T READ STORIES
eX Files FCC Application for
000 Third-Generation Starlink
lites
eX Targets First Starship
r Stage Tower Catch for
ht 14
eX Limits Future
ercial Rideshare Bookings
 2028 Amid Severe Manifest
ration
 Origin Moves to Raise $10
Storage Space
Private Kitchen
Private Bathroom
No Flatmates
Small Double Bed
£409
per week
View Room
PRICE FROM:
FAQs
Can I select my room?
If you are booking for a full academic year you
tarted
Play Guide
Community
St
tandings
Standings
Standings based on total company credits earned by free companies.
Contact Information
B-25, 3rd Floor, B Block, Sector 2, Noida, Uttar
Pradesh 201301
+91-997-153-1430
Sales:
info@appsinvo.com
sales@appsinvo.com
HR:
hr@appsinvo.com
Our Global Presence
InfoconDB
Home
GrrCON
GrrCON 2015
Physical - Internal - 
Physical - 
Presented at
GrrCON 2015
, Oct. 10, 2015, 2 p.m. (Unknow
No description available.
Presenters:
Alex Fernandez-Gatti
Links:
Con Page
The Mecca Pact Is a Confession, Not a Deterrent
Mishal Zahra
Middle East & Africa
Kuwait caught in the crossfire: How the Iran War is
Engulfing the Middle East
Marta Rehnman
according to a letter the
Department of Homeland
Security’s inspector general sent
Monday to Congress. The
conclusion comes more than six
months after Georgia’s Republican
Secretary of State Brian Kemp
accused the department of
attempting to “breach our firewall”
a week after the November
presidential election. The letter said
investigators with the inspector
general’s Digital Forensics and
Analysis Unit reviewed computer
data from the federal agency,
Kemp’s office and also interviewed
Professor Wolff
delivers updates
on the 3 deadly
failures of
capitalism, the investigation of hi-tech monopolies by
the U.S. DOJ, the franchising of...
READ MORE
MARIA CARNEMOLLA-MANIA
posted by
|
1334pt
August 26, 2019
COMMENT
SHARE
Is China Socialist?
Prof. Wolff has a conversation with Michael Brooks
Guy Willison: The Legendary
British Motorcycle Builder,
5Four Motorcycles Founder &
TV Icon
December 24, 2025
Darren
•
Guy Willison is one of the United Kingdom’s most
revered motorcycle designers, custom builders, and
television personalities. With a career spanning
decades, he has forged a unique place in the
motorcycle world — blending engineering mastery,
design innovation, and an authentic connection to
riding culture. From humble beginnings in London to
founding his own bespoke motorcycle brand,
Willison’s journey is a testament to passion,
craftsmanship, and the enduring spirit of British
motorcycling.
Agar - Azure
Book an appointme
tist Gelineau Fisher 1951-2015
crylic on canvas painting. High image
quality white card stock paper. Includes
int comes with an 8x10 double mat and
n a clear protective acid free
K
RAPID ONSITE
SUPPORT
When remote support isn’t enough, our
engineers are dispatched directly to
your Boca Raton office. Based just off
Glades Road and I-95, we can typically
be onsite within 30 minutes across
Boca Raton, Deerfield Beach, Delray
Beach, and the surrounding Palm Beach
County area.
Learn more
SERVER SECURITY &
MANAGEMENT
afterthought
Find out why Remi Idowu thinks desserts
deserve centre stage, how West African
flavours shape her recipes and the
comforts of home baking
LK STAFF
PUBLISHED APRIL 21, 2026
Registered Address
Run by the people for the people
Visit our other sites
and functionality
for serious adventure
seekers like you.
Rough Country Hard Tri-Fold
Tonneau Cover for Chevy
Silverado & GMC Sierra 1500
================================
Problem requirements –
Write out every line of the records again, swapping "Boca Raton" for "Fort Lauderdale" wherever it occurs and keeping everything else the same.

Task output –
T READ STORIES
eX Files FCC Application for
000 Third-Generation Starlink
lites
eX Targets First Starship
r Stage Tower Catch for
ht 14
eX Limits Future
ercial Rideshare Bookings
 2028 Amid Severe Manifest
ration
 Origin Moves to Raise $10
Storage Space
Private Kitchen
Private Bathroom
No Flatmates
Small Double Bed
£409
per week
View Room
PRICE FROM:
FAQs
Can I select my room?
If you are booking for a full academic year you
tarted
Play Guide
Community
St
tandings
Standings
Standings based on total company credits earned by free companies.
Contact Information
B-25, 3rd Floor, B Block, Sector 2, Noida, Uttar
Pradesh 201301
+91-997-153-1430
Sales:
info@appsinvo.com
sales@appsinvo.com
HR:
hr@appsinvo.com
Our Global Presence
InfoconDB
Home
GrrCON
GrrCON 2015
Physical - Internal - 
Physical - 
Presented at
GrrCON 2015
, Oct. 10, 2015, 2 p.m. (Unknow
No description available.
Presenters:
Alex Fernandez-Gatti
Links:
Con Page
The Mecca Pact Is a Confession, Not a Deterrent
Mishal Zahra
Middle East & Africa
Kuwait caught in the crossfire: How the Iran War is
Engulfing the Middle East
Marta Rehnman
according to a letter the
Department of Homeland
Security’s inspector general sent
Monday to Congress. The
conclusion comes more than six
months after Georgia’s Republican
Secretary of State Brian Kemp
accused the department of
attempting to “breach our firewall”
a week after the November
presidential election. The letter said
investigators with the inspector
general’s Digital Forensics and
Analysis Unit reviewed computer
data from the federal agency,
Kemp’s office and also interviewed
Professor Wolff
delivers updates
on the 3 deadly
failures of
capitalism, the investigation of hi-tech monopolies by
the U.S. DOJ, the franchising of...
READ MORE
MARIA CARNEMOLLA-MANIA
posted by
|
1334pt
August 26, 2019
COMMENT
SHARE
Is China Socialist?
Prof. Wolff has a conversation with Michael Brooks
Guy Willison: The Legendary
British Motorcycle Builder,
5Four Motorcycles Founder &
TV Icon
December 24, 2025
Darren
•
Guy Willison is one of the United Kingdom’s most
revered motorcycle designers, custom builders, and
television personalities. With a career spanning
decades, he has forged a unique place in the
motorcycle world — blending engineering mastery,
design innovation, and an authentic connection to
riding culture. From humble beginnings in London to
founding his own bespoke motorcycle brand,
Willison’s journey is a testament to passion,
craftsmanship, and the enduring spirit of British
motorcycling.
Agar - Azure
Book an appointme
tist Gelineau Fisher 1951-2015
crylic on canvas painting. High image
quality white card stock paper. Includes
int comes with an 8x10 double mat and
n a clear protective acid free
K
RAPID ONSITE
SUPPORT
When remote support isn’t enough, our
engineers are dispatched directly to
your Fort Lauderdale office. Based just off
Glades Road and I-95, we can typically
be onsite within 30 minutes across
Fort Lauderdale, Deerfield Beach, Delray
Beach, and the surrounding Palm Beach
County area.
Learn more
SERVER SECURITY &
MANAGEMENT
afterthought
Find out why Remi Idowu thinks desserts
deserve centre stage, how West African
flavours shape her recipes and the
comforts of home baking
LK STAFF
PUBLISHED APRIL 21, 2026
Registered Address
Run by the people for the people
Visit our other sites
and functionality
for serious adventure
seekers like you.
Rough Country Hard Tri-Fold
Tonneau Cover for Chevy
Silverado & GMC Sierra 1500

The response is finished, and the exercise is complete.